### Exercise aim
Print all of the records. Exclude the images.

### Supplied information
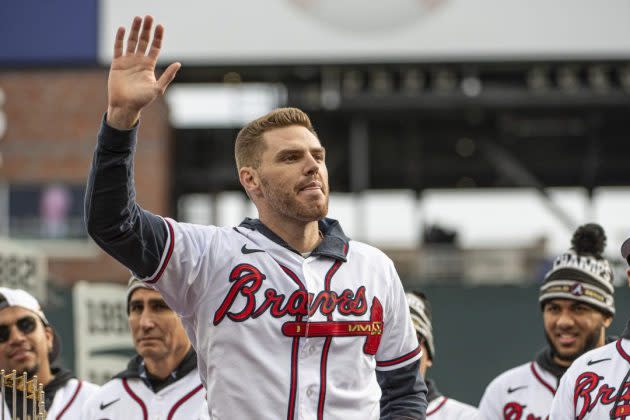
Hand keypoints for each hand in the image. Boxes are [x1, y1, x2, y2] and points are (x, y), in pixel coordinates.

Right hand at [107, 15, 180, 129]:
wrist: (125, 106)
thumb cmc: (142, 100)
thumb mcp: (158, 88)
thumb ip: (168, 76)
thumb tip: (178, 63)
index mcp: (149, 66)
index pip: (155, 47)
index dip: (158, 37)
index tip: (160, 26)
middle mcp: (139, 61)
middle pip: (143, 41)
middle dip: (146, 29)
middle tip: (149, 17)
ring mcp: (128, 61)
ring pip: (132, 41)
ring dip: (135, 30)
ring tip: (138, 18)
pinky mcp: (117, 63)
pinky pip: (118, 48)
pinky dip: (120, 38)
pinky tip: (123, 29)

### Written response
Hand keypoints for each hand in the image. Boxes are [x1, y1, x2, y2] and points are (x, y), in pixel coordinates.

Right hand at [107, 15, 180, 129]:
wrist: (125, 106)
thumb cmc: (142, 100)
thumb mcp: (158, 88)
thumb ip: (168, 76)
thumb tip: (178, 63)
index mcp: (149, 66)
index pip: (155, 47)
index dip: (158, 37)
index tip: (160, 26)
middle mcp: (139, 61)
middle pip: (143, 41)
middle dip: (146, 29)
middle tip: (149, 17)
ring mcp: (128, 61)
ring pip: (132, 41)
ring dip: (135, 30)
ring tip: (138, 18)
pinky mcp: (117, 63)
pinky pip: (118, 48)
pinky dip: (120, 38)
pinky tip: (123, 29)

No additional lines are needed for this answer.